Adult Fiction book review

Wilde Lake by Laura Lippman

9780062083456_770ba

Wilde Lake will be published May 3, 2016 by Harper Collins.

Wilde Lake is an atmospheric, family-centered, legal suspense novel which will keep readers interested with a quick paced plot, as layers of buried secrets are uncovered one at a time. Each family member:  Lu, AJ, and their father, is hiding secrets of their own, and they all come to light, some very tragically, in the final chapters.

The story line might sound familiar to an old classic, To Kill A Mockingbird. This was by design, according to the author. She wanted to portray the idea that a crime, namely rape, committed in 1980 is looked at differently at the time, both legally and socially, than it would be in 2015.

Setting plays a large role in the story, beginning with the way the Brant family ended up in Wilde Lake, back when it was a newly developed area, offering such promise for success. Lu’s mother was talked into moving there against her wishes. Interestingly, the Brant family has become very important to the area, and are well-known for having two state attorneys in the family, Lu’s father, and Lu herself.

The dynamic between Lu and her older brother, AJ, adds a richness to the story. From as far back as Lu can remember, she has been in AJ’s shadow, trying to measure herself to him, while others are drawn to him and his talents like a magnet. Their relationship is strained, and ultimately broken when Lu finds out the truth about the night when teenage AJ saved his best friend Davey’s life and was deemed a hero. Is he really the hero that everyone believes he is? Is Lu forgetting something important about those events; or was she not privy to what really happened during her childhood?

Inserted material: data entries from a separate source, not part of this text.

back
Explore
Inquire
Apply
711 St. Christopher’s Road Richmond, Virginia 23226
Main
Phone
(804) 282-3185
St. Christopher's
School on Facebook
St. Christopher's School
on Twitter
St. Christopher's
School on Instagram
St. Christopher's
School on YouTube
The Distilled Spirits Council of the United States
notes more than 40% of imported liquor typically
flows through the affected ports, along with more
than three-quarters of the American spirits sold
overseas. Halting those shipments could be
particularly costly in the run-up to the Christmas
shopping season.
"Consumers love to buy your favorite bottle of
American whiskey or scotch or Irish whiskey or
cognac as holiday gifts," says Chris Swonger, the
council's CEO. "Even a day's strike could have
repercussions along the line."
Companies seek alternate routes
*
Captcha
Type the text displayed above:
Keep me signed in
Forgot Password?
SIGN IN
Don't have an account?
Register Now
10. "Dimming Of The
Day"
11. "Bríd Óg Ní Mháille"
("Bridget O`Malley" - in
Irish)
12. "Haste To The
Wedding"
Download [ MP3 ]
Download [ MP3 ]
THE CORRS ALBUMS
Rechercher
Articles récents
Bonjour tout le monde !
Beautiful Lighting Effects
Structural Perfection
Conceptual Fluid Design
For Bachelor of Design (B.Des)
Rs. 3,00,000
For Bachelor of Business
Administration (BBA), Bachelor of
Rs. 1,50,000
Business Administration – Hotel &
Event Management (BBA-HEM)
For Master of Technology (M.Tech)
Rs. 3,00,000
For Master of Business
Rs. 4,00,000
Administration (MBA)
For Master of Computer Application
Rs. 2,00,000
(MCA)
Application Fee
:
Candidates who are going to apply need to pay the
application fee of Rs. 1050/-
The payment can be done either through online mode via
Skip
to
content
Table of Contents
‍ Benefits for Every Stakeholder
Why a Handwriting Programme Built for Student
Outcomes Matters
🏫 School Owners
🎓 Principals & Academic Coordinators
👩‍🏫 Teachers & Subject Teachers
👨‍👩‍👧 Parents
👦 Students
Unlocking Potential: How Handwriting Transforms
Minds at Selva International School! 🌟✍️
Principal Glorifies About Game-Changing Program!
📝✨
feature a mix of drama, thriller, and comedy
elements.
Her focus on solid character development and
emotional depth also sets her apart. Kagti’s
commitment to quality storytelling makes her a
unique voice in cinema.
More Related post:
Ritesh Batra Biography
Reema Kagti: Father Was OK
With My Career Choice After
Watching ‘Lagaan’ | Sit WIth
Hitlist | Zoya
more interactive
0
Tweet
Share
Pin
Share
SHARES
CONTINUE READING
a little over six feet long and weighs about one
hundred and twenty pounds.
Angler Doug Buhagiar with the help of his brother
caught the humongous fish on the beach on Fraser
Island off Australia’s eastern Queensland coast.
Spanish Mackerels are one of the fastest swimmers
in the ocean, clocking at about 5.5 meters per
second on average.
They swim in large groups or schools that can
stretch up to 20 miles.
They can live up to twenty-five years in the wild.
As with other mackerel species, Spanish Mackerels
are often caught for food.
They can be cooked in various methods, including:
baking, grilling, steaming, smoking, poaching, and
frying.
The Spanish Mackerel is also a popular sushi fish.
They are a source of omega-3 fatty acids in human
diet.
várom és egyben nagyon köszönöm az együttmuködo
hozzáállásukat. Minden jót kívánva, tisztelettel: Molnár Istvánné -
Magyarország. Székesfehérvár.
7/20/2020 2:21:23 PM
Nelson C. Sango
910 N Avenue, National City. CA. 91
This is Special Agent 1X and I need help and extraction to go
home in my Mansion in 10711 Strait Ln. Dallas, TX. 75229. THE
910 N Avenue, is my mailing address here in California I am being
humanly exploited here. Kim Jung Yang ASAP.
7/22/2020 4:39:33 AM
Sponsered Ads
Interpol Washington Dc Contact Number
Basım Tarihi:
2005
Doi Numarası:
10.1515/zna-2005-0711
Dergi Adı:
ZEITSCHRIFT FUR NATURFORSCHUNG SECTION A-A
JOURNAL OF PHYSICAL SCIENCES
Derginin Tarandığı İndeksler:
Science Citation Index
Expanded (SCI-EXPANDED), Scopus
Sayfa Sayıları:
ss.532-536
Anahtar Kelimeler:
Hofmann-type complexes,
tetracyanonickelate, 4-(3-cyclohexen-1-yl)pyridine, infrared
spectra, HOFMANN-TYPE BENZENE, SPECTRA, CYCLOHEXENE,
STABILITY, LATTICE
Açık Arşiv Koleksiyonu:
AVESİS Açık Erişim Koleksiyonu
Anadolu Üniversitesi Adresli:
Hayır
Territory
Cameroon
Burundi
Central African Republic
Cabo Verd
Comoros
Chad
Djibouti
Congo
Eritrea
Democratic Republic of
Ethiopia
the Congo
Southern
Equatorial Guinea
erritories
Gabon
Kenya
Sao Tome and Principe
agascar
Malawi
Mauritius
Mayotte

The story switches back and forth between present day Lu at age 45, all the way back to when she was only 6 years old. Lu’s mother passed away when she was 1 week old, so she was mainly raised by Teensy, a nanny hired by their family.  Her father was a prominent lawyer and political figure who spent more time in the courtroom than he did at home. As snippets of Lu’s childhood and her upbringing are revealed, readers may better understand Lu’s demeanor and outlook on life. In the present, Lu, the first ever female state’s attorney in the state of Maryland, is prosecuting a case against a young man who murdered a woman who comes home to her apartment to find him, a stranger, there. Their town doesn’t see many murder trials, so Lu wants to do her best to seek the truth and prove herself worthy as the newly appointed state’s attorney. The more involved she becomes in the investigation, the closer she gets to uncovering some long buried family secrets.

I enjoyed this novel, and would recommend it to any fans of suspense and/or legal suspense.